E’ avvenuta la scorsa notte a Sierre, nel sud della Svizzera francese, la strage, che ha visto la morte di 28 persone tra cui 22 bambini. Il pullman sul quale viaggiavano i 28 morti, più altri 24 rimasti feriti, stava rientrando in Belgio dopo una vacanza sulla neve. Il mezzo, che si è schiantato contro il muro di un tunnel, era quasi nuovo, tengono a precisare gli inquirenti. A bordo due classi scolastiche, per un totale di 46 bambini tra gli 11 e i 12 anni, e 6 adulti. Le classi provenivano una dalla scuola di Saint-Lambertus, a Heverlee e l’altra dalla ‘t Stekske, di Lommel. Gli adulti sono tutti morti, mentre si sono salvati 24 bambini. Il premier Di Rupo: “E’ un giorno tragico”.
Stamattina la notizia che i 24 bambini, ancora vivi, ma rimasti feriti nell’incidente, sono stati tutti identificati. L’annuncio è stato dato dal ministero della Sanità belga, i quali hanno sottolineato anche, che 7 dei sopravvissuti sono di Lommel, mentre gli altri 17 di Heverlee. Le autorità, si sono già messe a lavoro, per quanto riguarda le modalità di rimpatrio dei feriti, indetta dunque una riunione straordinaria per oggi.
Per quanto riguarda le 28 vittime, una squadra di medici legali è al lavoro nell’obitorio di Sion. Questo quanto è stato riferito dalla polizia cantonale del capoluogo del cantone vallese. I parenti delle vittime si trovano nell’albergo Hotel Des Vignes, dove le autorità elvetiche hanno allestito un centro di accoglienza e di informazione.

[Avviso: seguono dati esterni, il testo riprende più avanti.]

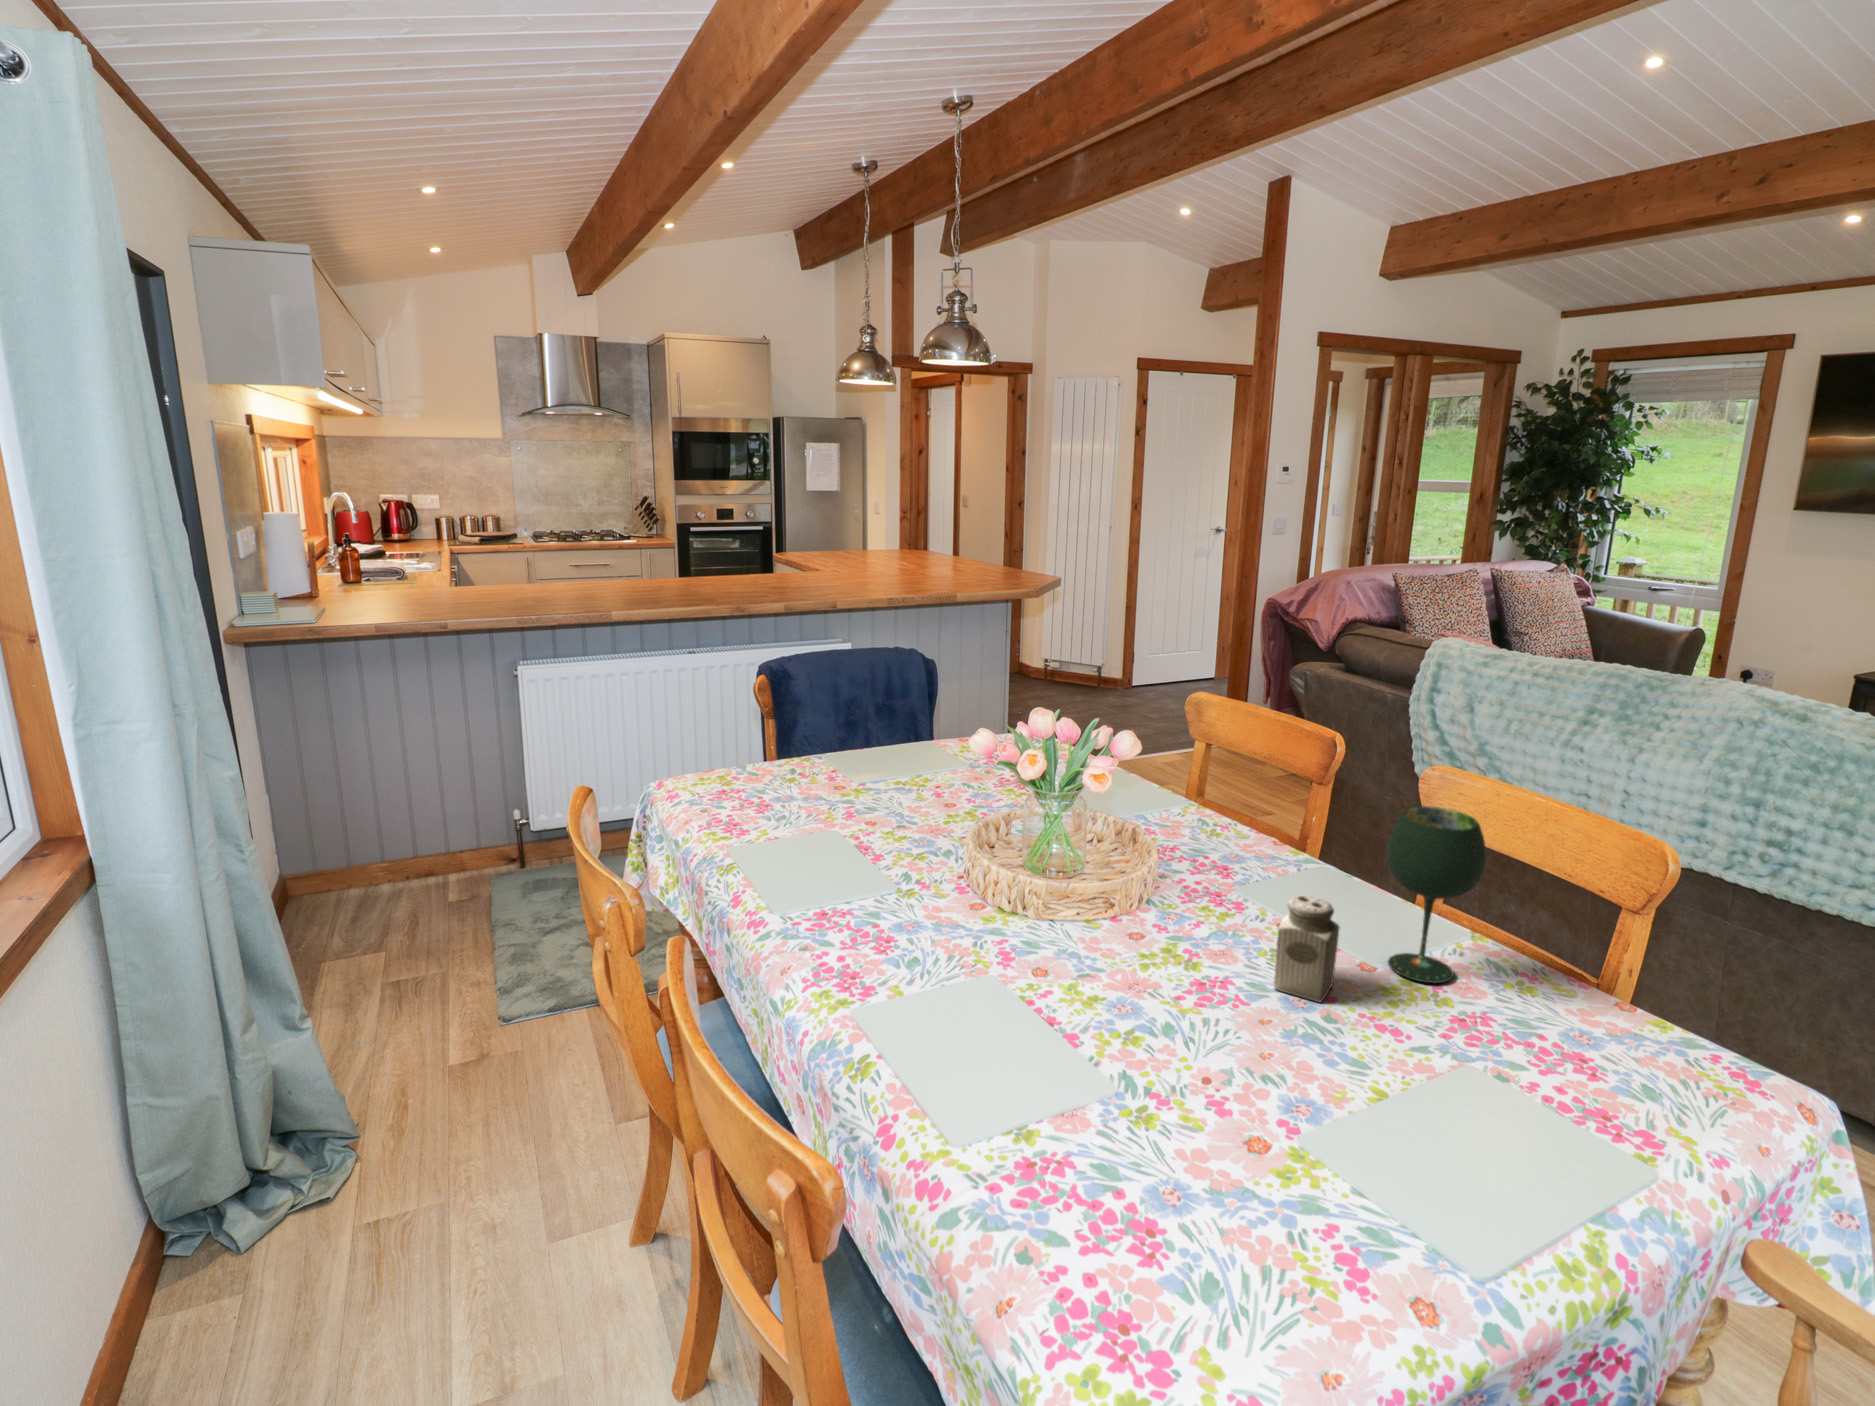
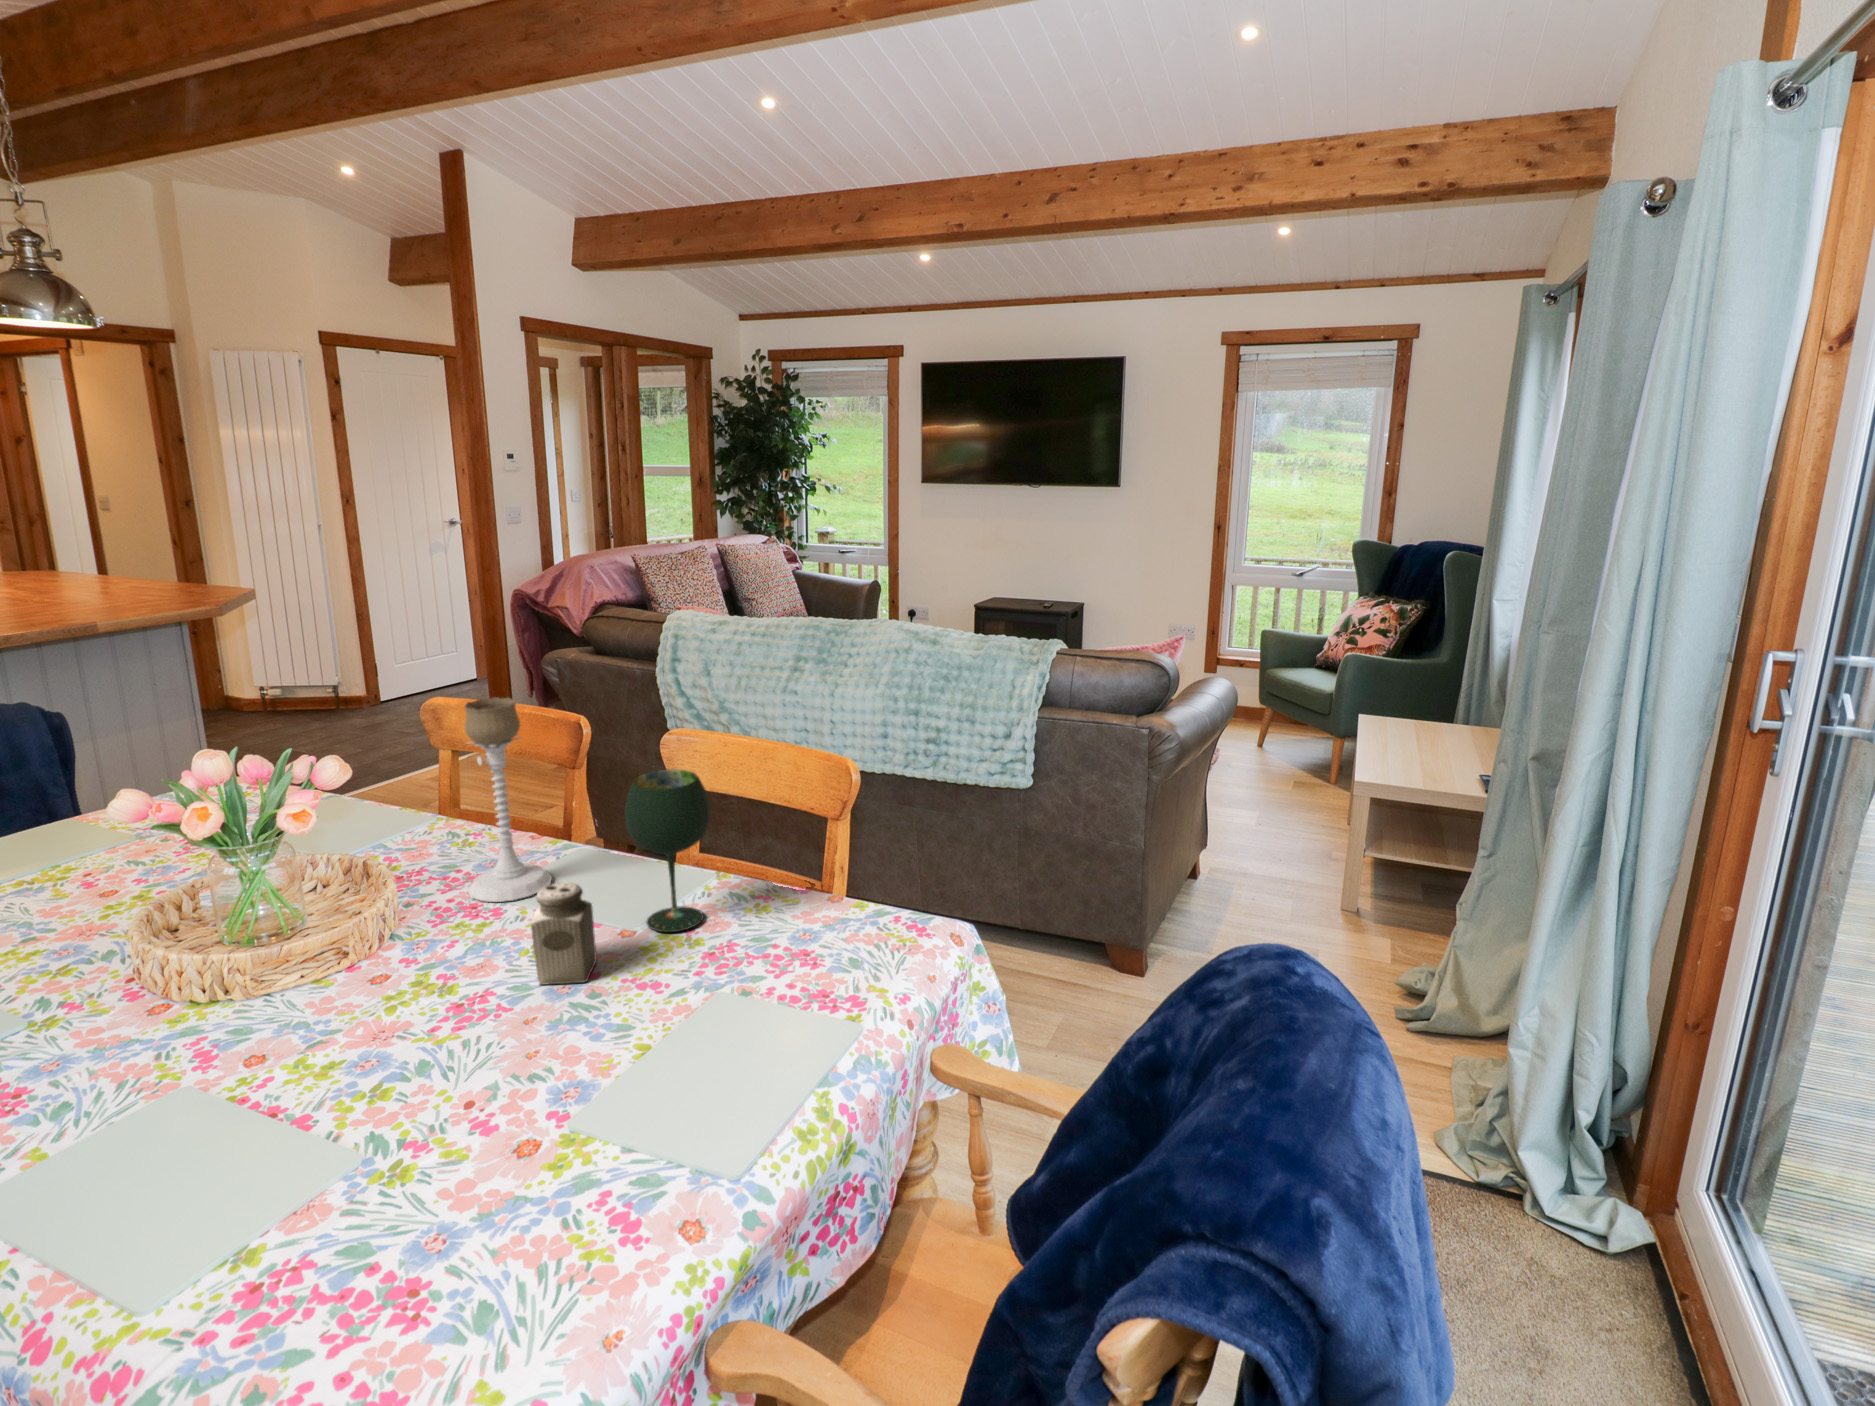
candle holder: none [1213,701,1292,900] -> present [465,697,552,902]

Ciò che maggiormente resta sconcertante sono le cause dell’incidente, ancora ignote. Secondo il procuratore svizzero Olivier Elsig, a capo dell’inchiesta sull’incidente, resta fondamentale l’esito dell’autopsia sull’autista del bus. A quanto emerge dalle indagini, la causa dello schianto dell’autobus, potrebbe essere da ricercare in un malore del conducente o in un guasto tecnico. Sembra restare esclusa l’ipotesi di errore umano. Inoltre, in base ai primi rilevamenti effettuati non ci sono prove a dimostrare che il mezzo procedesse ad una velocità troppo eccessiva.